Segment Open

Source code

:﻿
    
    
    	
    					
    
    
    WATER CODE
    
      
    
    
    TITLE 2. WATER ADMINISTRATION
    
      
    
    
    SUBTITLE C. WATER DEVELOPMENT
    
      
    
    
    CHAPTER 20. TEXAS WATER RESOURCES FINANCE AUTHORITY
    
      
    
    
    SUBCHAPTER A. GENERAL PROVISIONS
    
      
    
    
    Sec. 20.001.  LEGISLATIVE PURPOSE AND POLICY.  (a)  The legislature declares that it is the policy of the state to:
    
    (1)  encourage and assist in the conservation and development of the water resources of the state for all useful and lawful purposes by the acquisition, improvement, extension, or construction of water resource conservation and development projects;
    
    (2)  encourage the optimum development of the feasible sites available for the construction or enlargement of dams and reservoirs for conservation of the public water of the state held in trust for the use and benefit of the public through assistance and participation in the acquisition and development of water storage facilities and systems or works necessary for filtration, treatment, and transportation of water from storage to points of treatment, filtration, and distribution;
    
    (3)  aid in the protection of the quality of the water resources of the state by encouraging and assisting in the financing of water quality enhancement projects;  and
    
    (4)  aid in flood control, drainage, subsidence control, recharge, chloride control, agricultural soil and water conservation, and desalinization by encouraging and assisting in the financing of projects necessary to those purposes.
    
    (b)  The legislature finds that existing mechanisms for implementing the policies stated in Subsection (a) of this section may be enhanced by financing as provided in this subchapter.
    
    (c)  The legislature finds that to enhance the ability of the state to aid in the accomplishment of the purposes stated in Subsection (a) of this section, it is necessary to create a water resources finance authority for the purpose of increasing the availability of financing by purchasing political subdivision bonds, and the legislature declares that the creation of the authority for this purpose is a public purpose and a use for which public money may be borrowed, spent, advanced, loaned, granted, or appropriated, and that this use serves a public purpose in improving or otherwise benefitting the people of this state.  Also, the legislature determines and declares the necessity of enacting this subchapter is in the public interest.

Segment Closed

WHAT YOU ARE ASKED TO DO: Filter the entries down to the lines holding the string "assisting". Copy each of those lines.

RESULT FOR THIS TASK:
    (3)  aid in the protection of the quality of the water resources of the state by encouraging and assisting in the financing of water quality enhancement projects;  and
    (4)  aid in flood control, drainage, subsidence control, recharge, chloride control, agricultural soil and water conservation, and desalinization by encouraging and assisting in the financing of projects necessary to those purposes.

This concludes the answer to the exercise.